**Document excerpt**
──────────

Cost Reduction is Killing Your Profits

When I ask business owners or managers:  How do you improve profit?, the most common answer is:  Reduce cost.

Next I ask:  What costs do you try to reduce?

Answers will include:

 - Negotiate a lower price for raw materials

 - Keep a closer watch on how many consumables we buy

 - Get my people to perform better so I can reduce my labor costs

 - Determine the best capital investments

Then I ask:  How much improvement in profit do you get from doing those things?  Usually the answer is something like - I can cut 2-3% out of my costs.  Sometimes they use a little larger number, but it rarely goes over about 4-5%. 

Labor costs are where most managers focus, and those costs generally run 10-15% for most manufacturing businesses (a few are higher or lower).  If you reduce that by even an astronomical 10%, you only put 1% toward the bottom line.  Additionally, people are getting harder to recruit and retain, it’s getting harder to find quality candidates, and your competitors are trying to steal the employees you do have.  The truth is, the cost of labor is increasing rather than decreasing.

There is only so much you can do to impact your raw material cost or sales price.  You can't buy gold at a penny a ton, and you can’t sell it for $1M per ton, for example.  The reason is the market sets these prices - supply and demand rule.  So, to improve profit, there is very little you can do to leverage raw material cost or sales price.

Some companies are trying to understand how to apply Industry 4.0 to their business.  Some are trying to redesign their products to use different materials that cost less or redesign their processes to yield more.  Some are investigating new machinery.  This takes a lot of time and risks a lot of capital for sometimes uncertain rewards.  These efforts are all typically focused on reducing production costs.

The point is: Attacking cost reduction to improve profit is simply majoring on minors - focusing on the minutia.  Most owners or managers feel like they have already found the low hanging fruit and are sifting through the details of their operation like mining for pocket change in the couch cushions.  It’s also the easier path to take – labor efficiency and product yield are easy to see and manage.  I don't recommend abandoning these efforts but, if this is the majority of your efforts, then you are in trouble. 

To make matters worse, all this is happening in an environment where the phenomenal availability of information means that your competitors are also attacking the same issues, using the same information, making similar decisions - and you are just trying to beat them to the punch.

──────────

**Requirement A**
From the cost-reduction article above, reproduce the passage starting at "Then I ask:  How" and ending at "over about 4-5%.".
**Requirement B**
Based on the cost-reduction article, answer yes or no to each statement and quote the words from the article that decide it:
(i) Labor costs generally run 10-15% for most manufacturing businesses.
(ii) The writer recommends abandoning cost-reduction efforts.
(iii) Owners usually say they can cut about 10% out of their costs.
**Requirement C**
Write the next part of the cost-reduction article, picking up after its final sentence.

**Entries shown**
──────────

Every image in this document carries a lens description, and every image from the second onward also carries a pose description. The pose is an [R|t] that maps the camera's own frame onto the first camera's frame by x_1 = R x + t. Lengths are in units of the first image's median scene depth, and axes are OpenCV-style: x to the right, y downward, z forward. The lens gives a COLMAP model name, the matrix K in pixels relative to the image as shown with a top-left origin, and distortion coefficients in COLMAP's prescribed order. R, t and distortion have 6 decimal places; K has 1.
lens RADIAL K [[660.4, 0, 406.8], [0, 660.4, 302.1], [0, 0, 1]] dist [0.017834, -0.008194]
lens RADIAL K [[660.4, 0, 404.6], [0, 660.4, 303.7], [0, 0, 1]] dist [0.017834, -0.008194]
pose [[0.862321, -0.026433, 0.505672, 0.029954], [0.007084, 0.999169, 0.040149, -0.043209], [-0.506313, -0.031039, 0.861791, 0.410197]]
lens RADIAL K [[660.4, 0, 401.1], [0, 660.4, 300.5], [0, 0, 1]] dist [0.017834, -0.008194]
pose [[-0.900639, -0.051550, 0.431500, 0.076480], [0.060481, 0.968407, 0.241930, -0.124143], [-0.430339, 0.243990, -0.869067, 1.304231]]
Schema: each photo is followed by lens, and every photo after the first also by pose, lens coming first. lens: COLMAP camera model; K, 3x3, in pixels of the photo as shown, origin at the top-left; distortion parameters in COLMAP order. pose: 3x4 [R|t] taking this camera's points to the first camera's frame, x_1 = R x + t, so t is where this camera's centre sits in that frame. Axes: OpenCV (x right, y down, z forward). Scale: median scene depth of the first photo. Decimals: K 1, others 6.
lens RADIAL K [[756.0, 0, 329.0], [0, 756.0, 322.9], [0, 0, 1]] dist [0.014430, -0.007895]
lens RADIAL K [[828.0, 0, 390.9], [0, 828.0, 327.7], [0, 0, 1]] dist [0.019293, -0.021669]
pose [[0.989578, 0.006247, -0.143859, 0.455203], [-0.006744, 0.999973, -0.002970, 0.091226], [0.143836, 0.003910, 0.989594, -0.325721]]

──────────

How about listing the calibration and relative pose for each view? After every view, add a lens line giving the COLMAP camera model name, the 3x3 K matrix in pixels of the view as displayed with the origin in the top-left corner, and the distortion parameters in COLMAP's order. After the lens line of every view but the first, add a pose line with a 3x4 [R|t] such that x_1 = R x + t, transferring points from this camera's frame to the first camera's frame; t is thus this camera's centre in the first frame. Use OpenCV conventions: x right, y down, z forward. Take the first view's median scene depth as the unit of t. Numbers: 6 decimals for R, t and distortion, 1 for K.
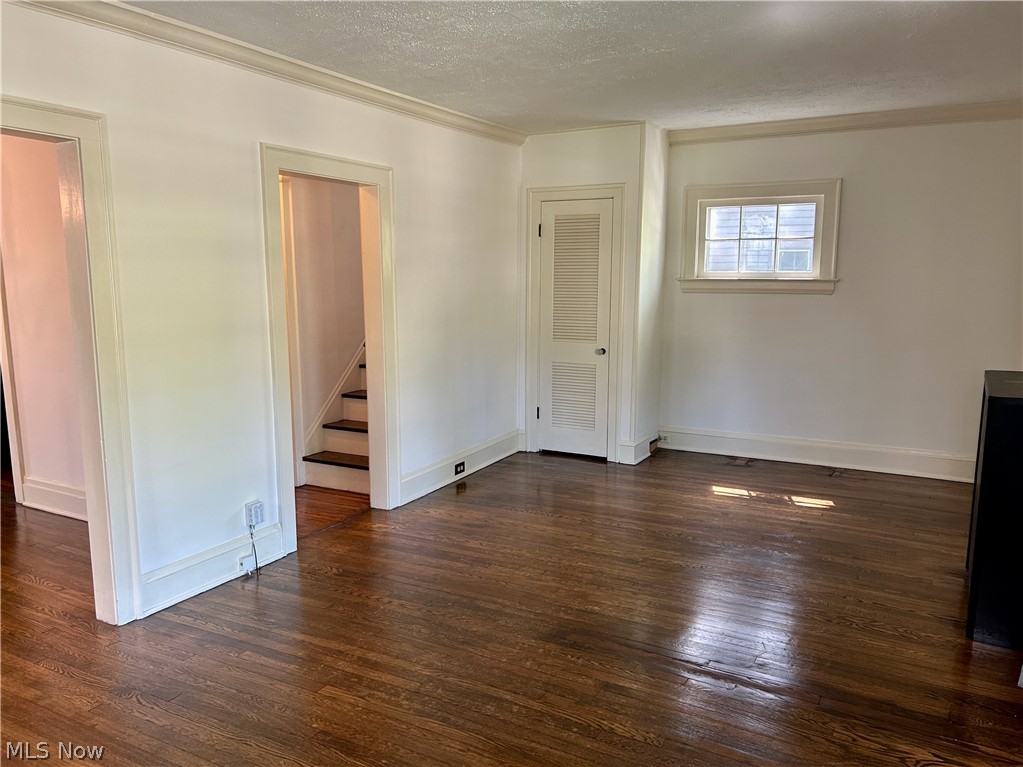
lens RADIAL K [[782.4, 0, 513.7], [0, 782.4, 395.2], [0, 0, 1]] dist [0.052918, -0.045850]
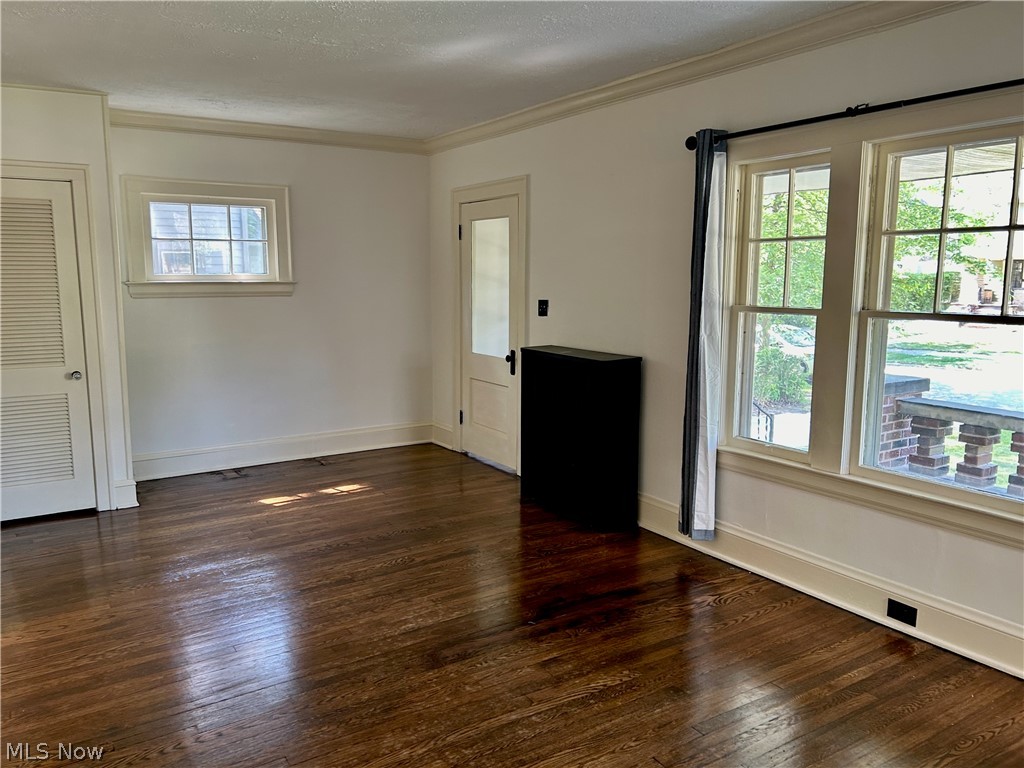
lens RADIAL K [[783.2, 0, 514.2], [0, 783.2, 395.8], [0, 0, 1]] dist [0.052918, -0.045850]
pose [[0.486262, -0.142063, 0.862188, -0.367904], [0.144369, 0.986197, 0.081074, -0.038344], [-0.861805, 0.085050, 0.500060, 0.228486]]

──────────

**Final answer A**
Then I ask:  How much improvement in profit do you get from doing those things?  Usually the answer is something like - I can cut 2-3% out of my costs.  Sometimes they use a little larger number, but it rarely goes over about 4-5%.

**Final answer B**
(i) Yes: "those costs generally run 10-15% for most manufacturing businesses"
(ii) No: "I don't recommend abandoning these efforts"
(iii) No: "Usually the answer is something like - I can cut 2-3% out of my costs."

**Final answer C**
The result is owners and managers are in a constantly chaotic struggle to make more money for their business.  When I talk to managers about this, I ask:  Do you feel like the guy who is charged with draining the swamp only to find yourself up to your rear end in alligators?  I generally get a resounding YES.  It is evident that stress levels are high.



This obsession with cost reduction is unnecessarily increasing stress and keeping you from understanding how your business really makes money.



Archimedes said:  Give me a lever long enough and a fulcrum on which to place it, and I shall move the world.

You have a process step somewhere in your business that is either where you apply your secret sauce or represents your unique strength and competitive edge.  It could be a specific machine, or it could just be the spot where you apply your unique knowledge and techniques.  It is usually on the plant floor.  This process step is your fulcrum.

Certain products make money for you faster than others.  When you use the appropriate measures, you can calculate how fast each product generates money for your business.  More importantly, you can compare your products to each other to see which ones are the best and which aren't as good. 

Filling your plant with the products that make money for you faster can have a dramatic effect on profitability - many, many times greater than traditional cost reduction efforts.

For example, if you can take a portion of the capacity consumed by the products on the right side of the graph below and fill it with products from the left side, profits begin to multiply – not just increase, but MULTIPLY.

graph.jpg

The capacity of your plant to make products is not infinite - it has a practical limit.  It is important to understand that what we are talking about is how to best utilize that capacity by filling it with products that make money for you very quickly.  There are specific techniques and specific metrics that are required to manage this approach well.  This system of techniques and metrics is your lever.  Set this lever against the fulcrum of your business to make a world of difference in your profits.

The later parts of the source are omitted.